The clashes wounded scores more people and put security forces back in control of all except one major bridge linking the Iraqi capital’s eastern residential and business districts to government headquarters across the Tigris river.
The government promised reforms aimed at ending the crisis. Prime Minister Adel Abdul Mahdi said on Saturday that political parties had “made mistakes” in their running of the country, recognized the legitimacy of protest to bring about political change and pledged electoral reform.
Mass protests began at Tahrir Square (NYSE:SQ) in Baghdad on Oct. 1 as demonstrators demanded jobs and services, and have swelled in the capital and southern cities with calls for an overhaul of the sectarian political system.
It is the biggest and most complex challenge in years to the political order set up after a U.S.-led invasion that toppled dictator Saddam Hussein in 2003.
Iraq, exhausted by decades of conflict and sanctions, had enjoyed relative calm after Islamic State was defeated in 2017.
But the government has been unable to find an answer to the current round of unrest which pits the entire political class against mostly unemployed youth who have seen no improvement in their lives even in peacetime.
Despite government pledges of reform, security forces have used lethal force since the start and killed more than 280 people across the country.

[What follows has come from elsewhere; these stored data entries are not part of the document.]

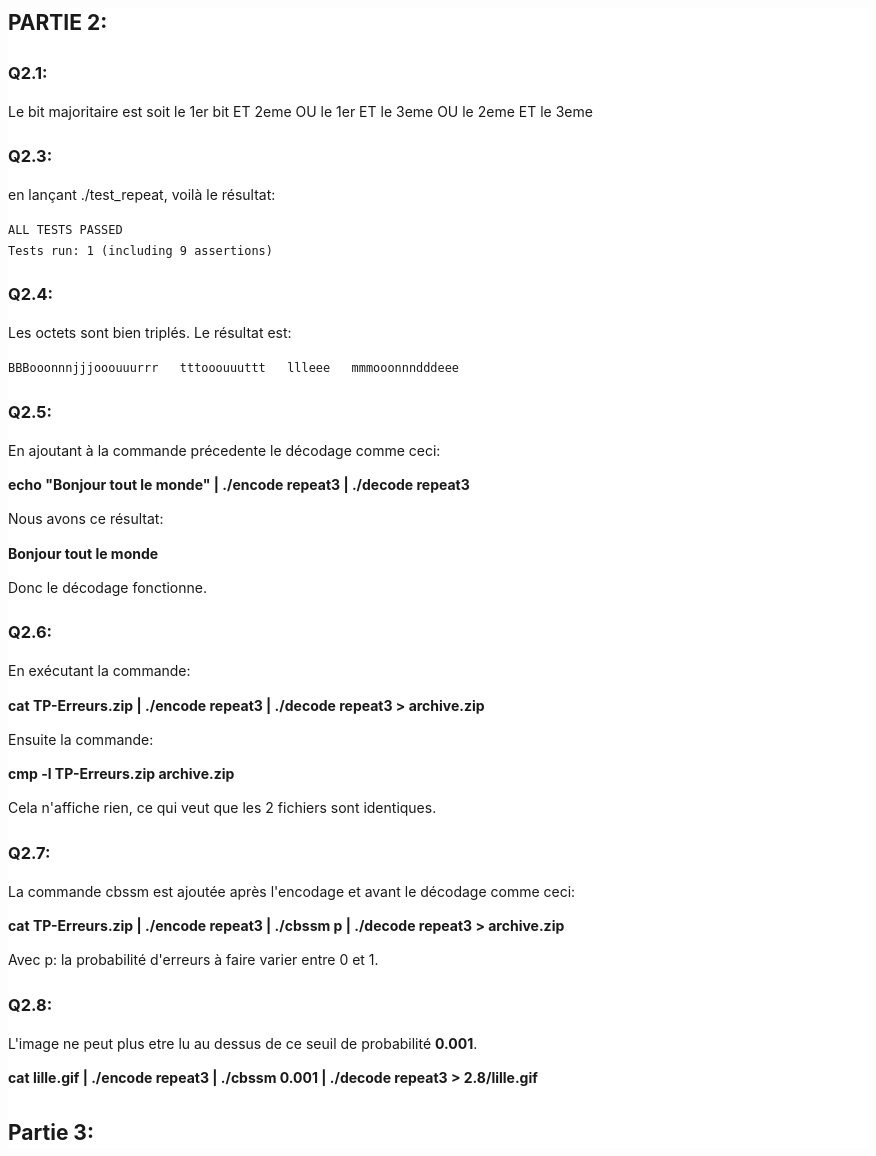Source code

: ## PARTIE 2:

### Q2.1:
Le bit majoritaire est soit le 1er bit ET 2eme OU le 1er ET le 3eme OU le 2eme ET le 3eme

### Q2.3:
en lançant ./test_repeat, voilà le résultat:  
```
ALL TESTS PASSED  
Tests run: 1 (including 9 assertions)  
```
### Q2.4:
Les octets sont bien triplés.
Le résultat est:  
```
BBBooonnnjjjooouuurrr   tttooouuuttt   llleee   mmmooonnndddeee  
```
### Q2.5:
En ajoutant à la commande précedente le décodage comme ceci:  
  
**echo "Bonjour tout le monde" | ./encode repeat3 | ./decode repeat3**  
  
Nous avons ce résultat:  
  
**Bonjour tout le monde**  
  
Donc le décodage fonctionne.  

### Q2.6:
En exécutant la commande:  
  
**cat TP-Erreurs.zip | ./encode repeat3 | ./decode repeat3 > archive.zip**  
  
Ensuite la commande:  
  
**cmp -l TP-Erreurs.zip archive.zip**  
  
Cela n'affiche rien, ce qui veut que les 2 fichiers sont identiques.  

### Q2.7:
La commande cbssm est ajoutée après l'encodage et avant le décodage comme ceci:  
  
**cat TP-Erreurs.zip | ./encode repeat3 | ./cbssm p | ./decode repeat3 > archive.zip**  
  
Avec p: la probabilité d'erreurs à faire varier entre 0 et 1.  
  
### Q2.8:
L'image ne peut plus etre lu au dessus de ce seuil de probabilité **0.001**.  
  
**cat lille.gif | ./encode repeat3 | ./cbssm 0.001 | ./decode repeat3 > 2.8/lille.gif**  

  
## Partie 3:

On Saturday, forces drove protesters back from some of the bridges they had tried to occupy during the week and towards Tahrir Square, the main gathering point for demonstrators.

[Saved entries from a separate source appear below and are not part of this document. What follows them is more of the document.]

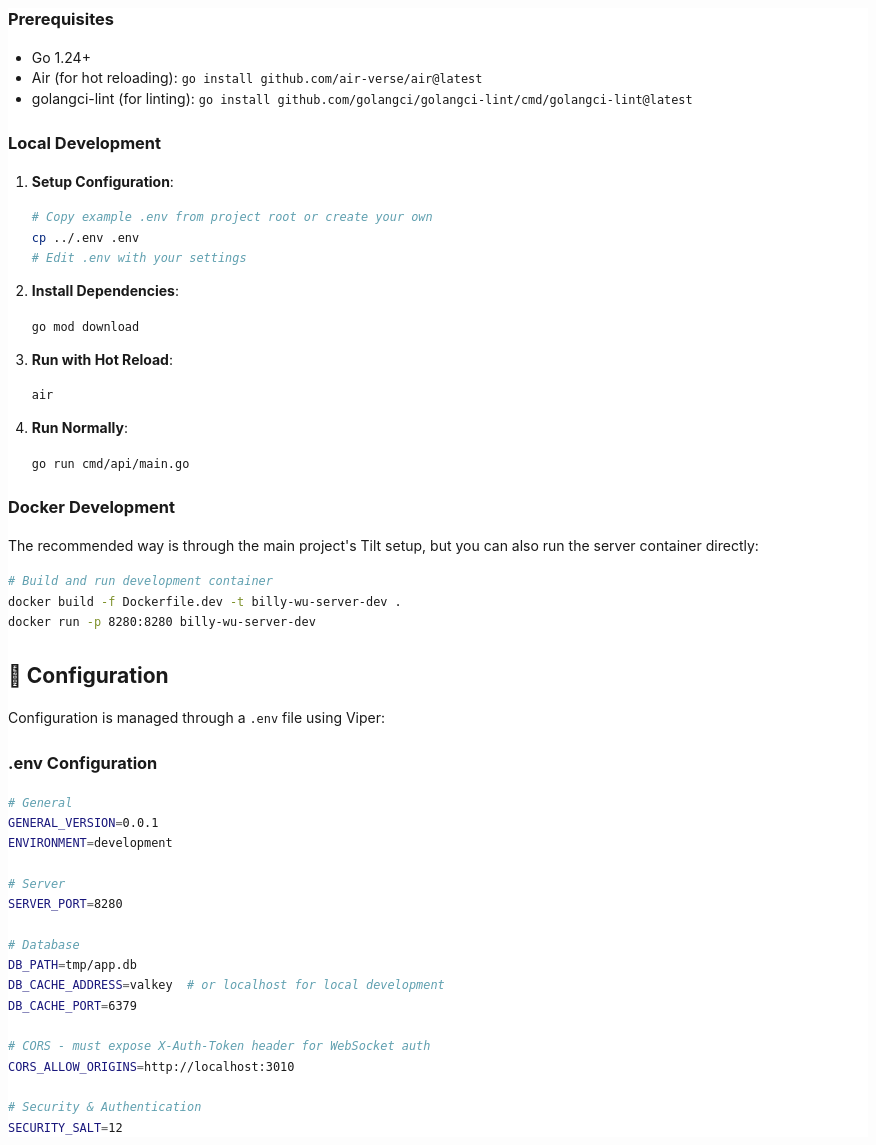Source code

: ### Prerequisites

- Go 1.24+
- Air (for hot reloading): `go install github.com/air-verse/air@latest`
- golangci-lint (for linting): `go install github.com/golangci/golangci-lint/cmd/golangci-lint@latest`

### Local Development

1. **Setup Configuration**:

   ```bash
   # Copy example .env from project root or create your own
   cp ../.env .env
   # Edit .env with your settings
   ```

2. **Install Dependencies**:

   ```bash
   go mod download
   ```

3. **Run with Hot Reload**:

   ```bash
   air
   ```

4. **Run Normally**:
   ```bash
   go run cmd/api/main.go
   ```

### Docker Development

The recommended way is through the main project's Tilt setup, but you can also run the server container directly:

```bash
# Build and run development container
docker build -f Dockerfile.dev -t billy-wu-server-dev .
docker run -p 8280:8280 billy-wu-server-dev
```

## 🔧 Configuration

Configuration is managed through a `.env` file using Viper:

### .env Configuration

```bash
# General
GENERAL_VERSION=0.0.1
ENVIRONMENT=development

# Server
SERVER_PORT=8280

# Database
DB_PATH=tmp/app.db
DB_CACHE_ADDRESS=valkey  # or localhost for local development
DB_CACHE_PORT=6379

# CORS - must expose X-Auth-Token header for WebSocket auth
CORS_ALLOW_ORIGINS=http://localhost:3010

# Security & Authentication
SECURITY_SALT=12
```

The protesters still hold a portion of the adjacent Jumhuriya Bridge where they have erected barricades in a stand-off with police.

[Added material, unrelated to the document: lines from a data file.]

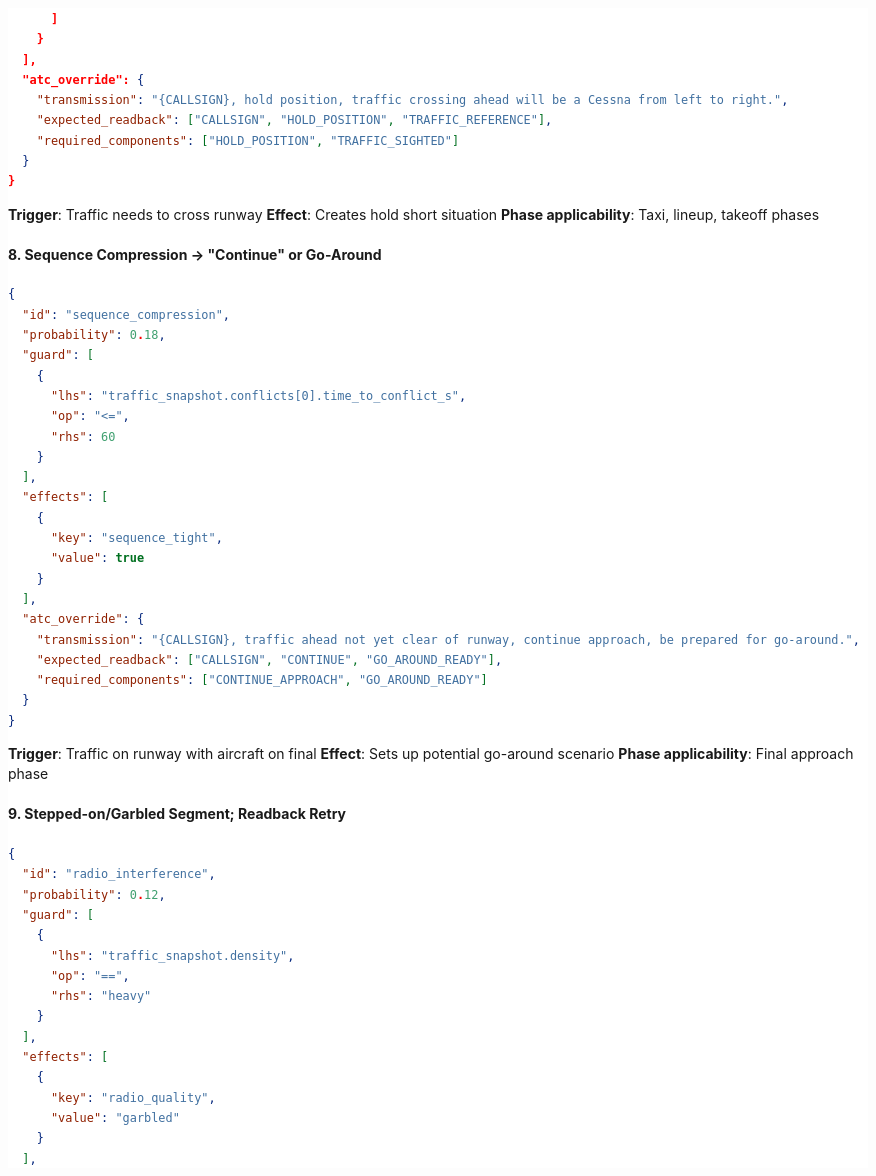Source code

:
 ```json
      ]
    }
  ],
  "atc_override": {
    "transmission": "{CALLSIGN}, hold position, traffic crossing ahead will be a Cessna from left to right.",
    "expected_readback": ["CALLSIGN", "HOLD_POSITION", "TRAFFIC_REFERENCE"],
    "required_components": ["HOLD_POSITION", "TRAFFIC_SIGHTED"]
  }
}
```

**Trigger**: Traffic needs to cross runway
**Effect**: Creates hold short situation
**Phase applicability**: Taxi, lineup, takeoff phases

#### 8. Sequence Compression → "Continue" or Go-Around
```json
{
  "id": "sequence_compression",
  "probability": 0.18,
  "guard": [
    {
      "lhs": "traffic_snapshot.conflicts[0].time_to_conflict_s",
      "op": "<=",
      "rhs": 60
    }
  ],
  "effects": [
    {
      "key": "sequence_tight",
      "value": true
    }
  ],
  "atc_override": {
    "transmission": "{CALLSIGN}, traffic ahead not yet clear of runway, continue approach, be prepared for go-around.",
    "expected_readback": ["CALLSIGN", "CONTINUE", "GO_AROUND_READY"],
    "required_components": ["CONTINUE_APPROACH", "GO_AROUND_READY"]
  }
}
```

**Trigger**: Traffic on runway with aircraft on final
**Effect**: Sets up potential go-around scenario
**Phase applicability**: Final approach phase

#### 9. Stepped-on/Garbled Segment; Readback Retry
```json
{
  "id": "radio_interference",
  "probability": 0.12,
  "guard": [
    {
      "lhs": "traffic_snapshot.density",
      "op": "==",
      "rhs": "heavy"
    }
  ],
  "effects": [
    {
      "key": "radio_quality",
      "value": "garbled"
    }
  ],
```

But demonstrators fear the next target will be Tahrir Square and Jumhuriya Bridge.
“Police have re-taken almost the entire area up ahead of us. They’re advancing and my guess is tonight they’ll try to take Tahrir,” said one protester, who gave his name only as Abdullah.
REFORM PROMISED, CLASHES FLARE
On Saturday, some demonstrators threw Molotov cocktails towards security forces at another bridge, and young men brought unlit homemade petrol bombs up a tower block nearby, preparing for further clashes.
At a nearby makeshift clinic, volunteer medic Manar Hamad said she had helped treat dozens of wounded on Saturday alone.
“Many get hit by shrapnel from sound bombs and others choke on tear gas or are hit directly by gas canisters. People have died that way,” she said as live gunfire rang out and ambulance sirens wailed.
Police and medics said four people were killed and nearly 100 wounded in Baghdad on Saturday.
As the violence flared, Abdul Mahdi issued a statement which appeared to take a more conciliatory tone and urged a return to normal life after weeks of unrest that have cost the country tens of millions of dollars, although crucial oil exports have not been affected.
“Political forces and parties are important institutions in any democratic system, and have made great sacrifices, but they’ve also made many mistakes,” he said.
He said protests were a legitimate engine of political change but urged demonstrators not to interrupt “normal life”.
Abdul Mahdi promised electoral reform and said authorities would ban possession of weapons by non-state armed groups who have been accused of killing protesters, and that there would be investigations in demonstrator deaths.
His remarks came a day after Grand Ayatollah Ali al-Sistani, Iraq’s powerful senior Shi’ite Muslim cleric, urged politicians to seek a peaceful way out of the crisis and held security forces accountable for avoiding further violence.
In southern Iraq, operations resumed at Umm Qasr commodities port, a port official said, after it was closed for nearly 10 days while protesters blocked its entrances.
Umm Qasr receives imports of grain, vegetable oils and sugar shipments that feed a country largely dependent on imported food.